* **Task statement**:
What follows is a listing to be repeated in full and without alteration.

* **Record extracts**:
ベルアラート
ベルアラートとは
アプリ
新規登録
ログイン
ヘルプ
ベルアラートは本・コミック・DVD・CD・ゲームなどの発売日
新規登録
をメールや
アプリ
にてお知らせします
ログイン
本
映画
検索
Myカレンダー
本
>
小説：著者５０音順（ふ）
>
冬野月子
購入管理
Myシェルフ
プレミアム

* **Output**:
ベルアラート
ベルアラートとは
アプリ
新規登録
ログイン
ヘルプ
ベルアラートは本・コミック・DVD・CD・ゲームなどの発売日
新規登録
をメールや
アプリ
にてお知らせします
ログイン
本
映画
検索
Myカレンダー
本
>
小説：著者５０音順（ふ）
>
冬野月子
購入管理
Myシェルフ
プレミアム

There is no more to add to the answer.